┌─ Records for the task

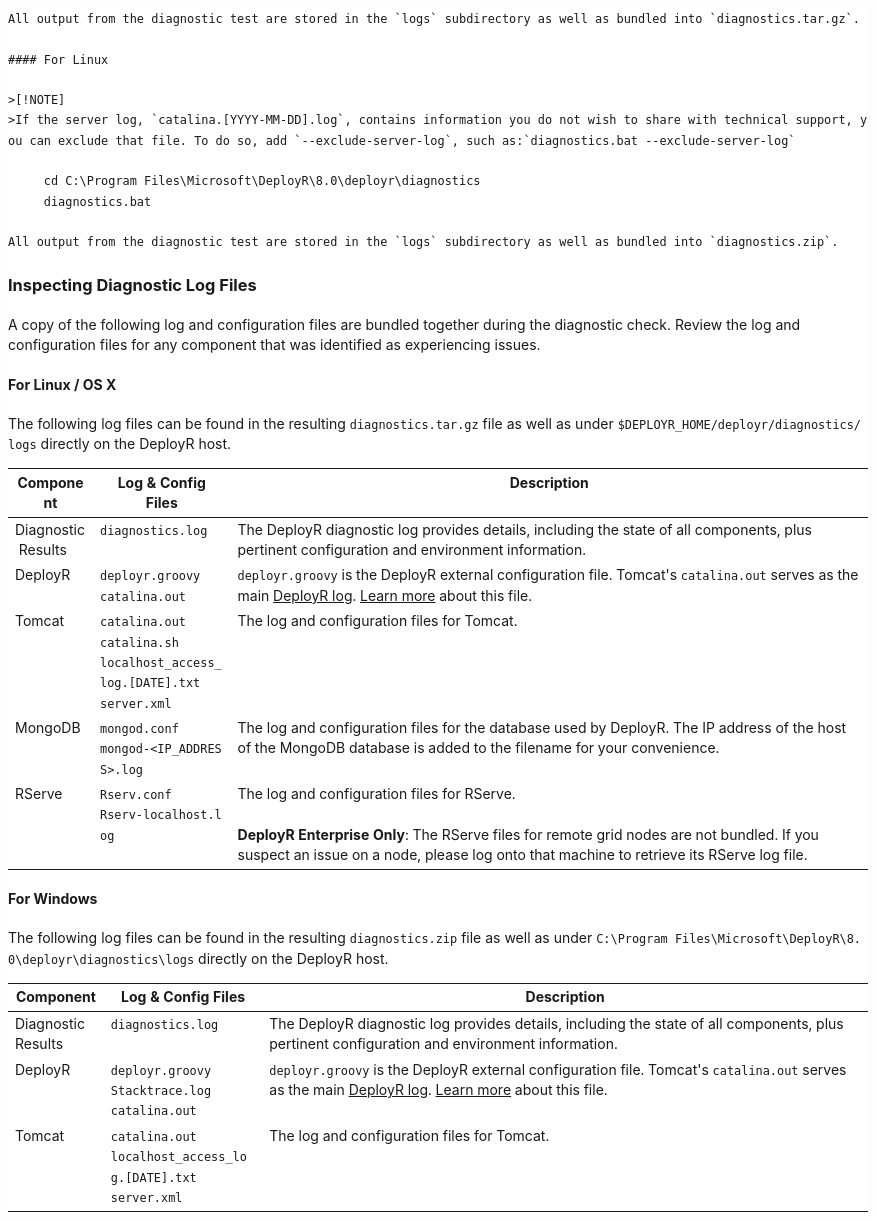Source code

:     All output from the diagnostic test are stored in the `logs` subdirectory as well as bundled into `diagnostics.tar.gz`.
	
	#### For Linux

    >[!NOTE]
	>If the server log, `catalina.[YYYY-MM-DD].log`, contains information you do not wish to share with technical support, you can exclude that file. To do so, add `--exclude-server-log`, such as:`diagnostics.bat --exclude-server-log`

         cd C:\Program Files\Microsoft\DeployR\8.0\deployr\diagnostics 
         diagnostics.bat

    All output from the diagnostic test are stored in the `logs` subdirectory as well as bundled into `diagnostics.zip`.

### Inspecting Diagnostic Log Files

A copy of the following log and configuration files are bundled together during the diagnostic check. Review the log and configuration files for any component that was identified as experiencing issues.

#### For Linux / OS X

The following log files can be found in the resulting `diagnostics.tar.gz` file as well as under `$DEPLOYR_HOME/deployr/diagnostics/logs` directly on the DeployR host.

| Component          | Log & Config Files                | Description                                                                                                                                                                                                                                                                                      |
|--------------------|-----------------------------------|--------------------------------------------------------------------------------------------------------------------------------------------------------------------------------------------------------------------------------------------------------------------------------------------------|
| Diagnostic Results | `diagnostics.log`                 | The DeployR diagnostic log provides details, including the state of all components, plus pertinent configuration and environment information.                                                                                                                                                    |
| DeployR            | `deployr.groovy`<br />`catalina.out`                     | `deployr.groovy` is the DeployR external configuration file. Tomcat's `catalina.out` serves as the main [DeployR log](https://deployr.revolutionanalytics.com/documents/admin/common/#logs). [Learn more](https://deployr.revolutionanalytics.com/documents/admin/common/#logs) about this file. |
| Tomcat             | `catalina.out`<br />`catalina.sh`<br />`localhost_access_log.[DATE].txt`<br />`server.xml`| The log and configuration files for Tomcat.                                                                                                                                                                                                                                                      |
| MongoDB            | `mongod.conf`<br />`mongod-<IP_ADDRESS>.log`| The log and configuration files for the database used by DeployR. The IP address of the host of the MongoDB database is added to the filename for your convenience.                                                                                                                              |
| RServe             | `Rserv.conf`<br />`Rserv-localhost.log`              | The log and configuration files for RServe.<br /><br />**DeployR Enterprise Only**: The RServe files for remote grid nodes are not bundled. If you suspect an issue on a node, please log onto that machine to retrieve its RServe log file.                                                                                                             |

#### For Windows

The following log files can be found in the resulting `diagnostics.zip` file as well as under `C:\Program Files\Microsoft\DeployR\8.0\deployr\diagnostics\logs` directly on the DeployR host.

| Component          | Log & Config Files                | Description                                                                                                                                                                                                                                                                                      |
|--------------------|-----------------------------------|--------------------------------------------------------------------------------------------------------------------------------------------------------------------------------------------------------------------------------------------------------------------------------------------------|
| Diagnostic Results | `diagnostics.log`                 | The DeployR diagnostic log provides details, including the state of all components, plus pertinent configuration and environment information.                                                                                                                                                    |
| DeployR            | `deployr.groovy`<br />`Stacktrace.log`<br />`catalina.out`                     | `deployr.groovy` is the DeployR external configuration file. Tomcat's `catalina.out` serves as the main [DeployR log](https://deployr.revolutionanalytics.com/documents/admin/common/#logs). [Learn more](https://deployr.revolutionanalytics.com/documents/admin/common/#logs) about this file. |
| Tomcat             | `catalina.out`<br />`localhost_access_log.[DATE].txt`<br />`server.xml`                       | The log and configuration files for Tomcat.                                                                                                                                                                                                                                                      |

└─

What is being asked:
Look in the material above for the line with "### Inspecting Diagnostic Log Files" and the line with "#### For Linux / OS X", and transcribe exactly those lines and all lines between them, nothing more.

Your solution:
### Inspecting Diagnostic Log Files

A copy of the following log and configuration files are bundled together during the diagnostic check. Review the log and configuration files for any component that was identified as experiencing issues.

#### For Linux / OS X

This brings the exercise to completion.